Researchers at the University of British Columbia have demonstrated for the first time how and why drugs can deplete bacteria in a newborn’s gut, resulting in lifelong respiratory allergies.
In a study published in the Journal of Allergy and Clinical Immunology, a research team from the School of Biomedical Engineering (SBME) found a unique chain of events that leads to allergies and asthma. In doing so, they have created numerous new pathways for investigating potential preventions and therapies.
“Our research finally shows how the gut bacteria and antibiotics shape a newborn’s immune system to make them more prone to allergies,” said senior author Dr. Kelly McNagny (he/him), professor in the SBME and the department of medical genetics. “When you see something like this, it really changes the way you think about chronic disease. This is a well-sculpted pathway that can have lasting consequences on susceptibility to chronic disease as an adult.”
We can now detect when a patient is on the verge of developing lifelong allergies, simply by the increase in ILC2s. And we can potentially target those cell types instead of relying on supplementation with butyrate, which only works early in life.
Ahmed Kabil
Allergies are caused by the immune system responding too strongly to harmless items such as pollen or pet dander, and they are the primary cause of emergency room visits in children. Normally, the immune system defends us against hazardous invaders such as bacteria, viruses, and parasites. In the case of allergies, it misidentifies something harmless as a threat — in this example, parasites — and initiates a response that causes symptoms such as sneezing, itching, or swelling.
Our immune system’s development begins very early in life. Microbes in the baby gut appear to play an important role, according to research conducted over the last two decades. Antibiotics are frequently administered to babies shortly after birth to fight illnesses, which can reduce the number of specific bacteria. Some of these bacteria create a chemical called butyrate, which is critical for stopping the mechanisms discovered in this study.
Dr. McNagny’s lab previously demonstrated that infants with less butyrate-producing bacteria are more sensitive to allergies. They also demonstrated that this could be minimized or even reversed by administering butyrate as a supplement early in life.
Now, by studying the process in mice, they have discovered how this works.
Mice with reduced gut bacteria who did not get a butyrate supplement generated twice as many ILC2s. These cells, discovered less than 15 years ago, have quickly become leading suspects in allergy development. The researchers discovered that ILC2s create chemicals that ‘turn the switch’ on white blood cells, causing them to manufacture an abundance of specific types of antibodies.

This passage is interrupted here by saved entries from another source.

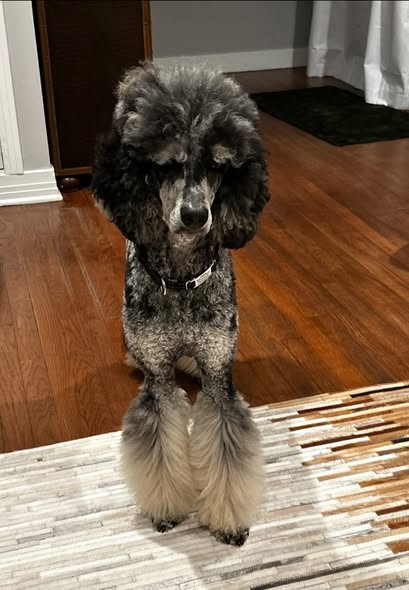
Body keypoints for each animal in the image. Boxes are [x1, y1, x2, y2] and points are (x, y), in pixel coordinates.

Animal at [92, 63, 270, 546]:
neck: (181, 282)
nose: (195, 216)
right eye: (165, 164)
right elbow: (157, 448)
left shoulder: (217, 374)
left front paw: (227, 522)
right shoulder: (157, 377)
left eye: (217, 165)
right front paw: (168, 510)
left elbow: (228, 453)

These antibodies then coat cells to protect them from external invaders, providing the allergic person with an immune system that is ready to fight at the slightest provocation.
Without butyrate to suppress them, the number of each cell, molecule, and antibody outlined in this cascade increases substantially.

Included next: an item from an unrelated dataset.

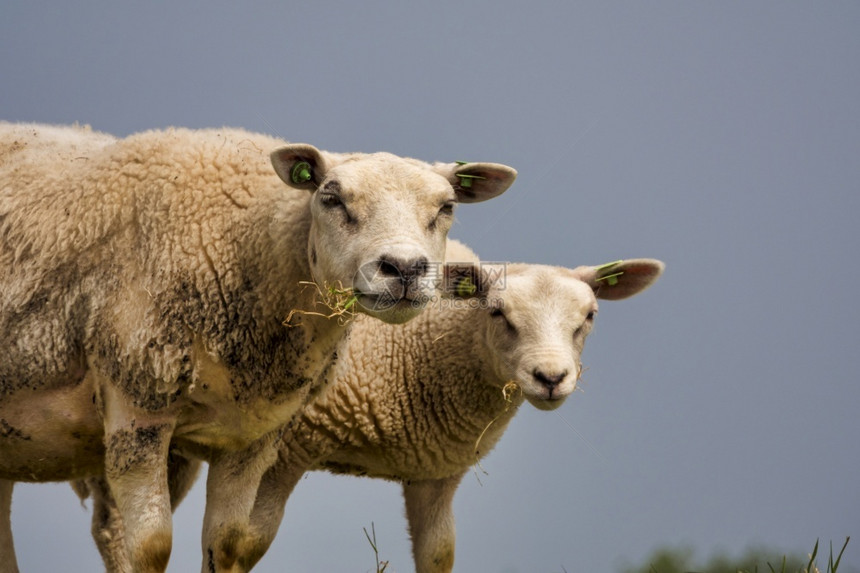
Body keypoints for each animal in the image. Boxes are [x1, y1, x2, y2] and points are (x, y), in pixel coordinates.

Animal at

Butyrate must be given during a narrow window after birth — a few months for humans, a few weeks for mice — in order to prevent the proliferation of ILC2s and all that follows. If that opportunity is missed and ILC2s multiply, then the remaining steps are assured and remain with somebody for life.

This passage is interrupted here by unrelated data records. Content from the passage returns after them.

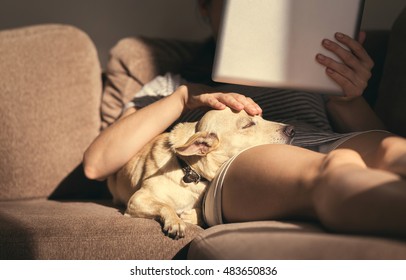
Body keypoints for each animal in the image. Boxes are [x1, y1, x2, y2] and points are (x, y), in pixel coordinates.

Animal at [106, 107, 294, 238]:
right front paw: (176, 221)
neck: (190, 170)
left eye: (262, 117)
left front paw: (189, 216)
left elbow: (201, 214)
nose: (292, 130)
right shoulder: (137, 199)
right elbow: (165, 205)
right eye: (247, 125)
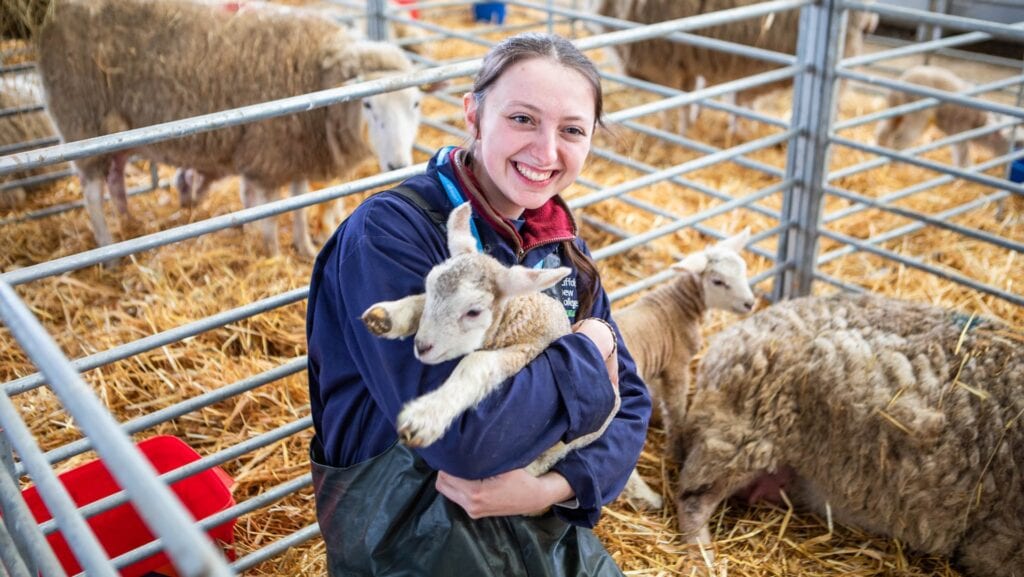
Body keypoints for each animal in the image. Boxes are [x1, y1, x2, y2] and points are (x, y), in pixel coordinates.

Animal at [37, 0, 431, 258]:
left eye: (416, 105)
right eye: (368, 105)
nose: (397, 165)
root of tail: (54, 14)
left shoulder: (294, 153)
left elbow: (301, 204)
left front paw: (304, 247)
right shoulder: (269, 156)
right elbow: (271, 213)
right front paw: (273, 254)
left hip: (114, 133)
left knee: (115, 177)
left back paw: (128, 222)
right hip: (81, 121)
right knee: (91, 192)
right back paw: (108, 248)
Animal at [361, 203, 620, 478]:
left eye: (474, 312)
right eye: (429, 286)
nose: (422, 346)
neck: (516, 314)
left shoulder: (527, 350)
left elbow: (476, 363)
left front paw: (425, 417)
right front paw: (389, 316)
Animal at [613, 229, 755, 510]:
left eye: (744, 270)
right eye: (717, 281)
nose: (749, 303)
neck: (678, 305)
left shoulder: (658, 367)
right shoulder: (677, 365)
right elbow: (676, 408)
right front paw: (677, 450)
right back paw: (649, 499)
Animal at [875, 65, 1012, 168]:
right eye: (1014, 144)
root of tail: (902, 80)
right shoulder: (960, 130)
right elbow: (962, 152)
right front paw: (965, 170)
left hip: (896, 110)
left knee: (884, 130)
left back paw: (882, 151)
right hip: (918, 115)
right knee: (901, 139)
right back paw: (898, 165)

Now that researchers know what those other steps are, they have many more potential targets for halting the cascade, even after the supplementation window has closed.
“We can now detect when a patient is on the verge of developing lifelong allergies, simply by the increase in ILC2s,” said Ahmed Kabil (he/him), the study’s first author and a PhD candidate in the SBME. “And we can potentially target those cell types instead of relying on supplementation with butyrate, which only works early in life.”
According to Dr. McNagny and study co-leader Dr. Michael Hughes, treating people’s allergies with antihistamines and inhalers just reduces symptoms, not curing the disease. To make more long-term progress, researchers must target the cells and systems that comprise this hypersensitive immune system. There had previously been no method to accomplish this selectively.
With this new understanding, patients can look forward to more effective, long-term therapies that target the underlying cause of the disease, opening the way for a future in which allergies are better managed, if not eliminated entirely.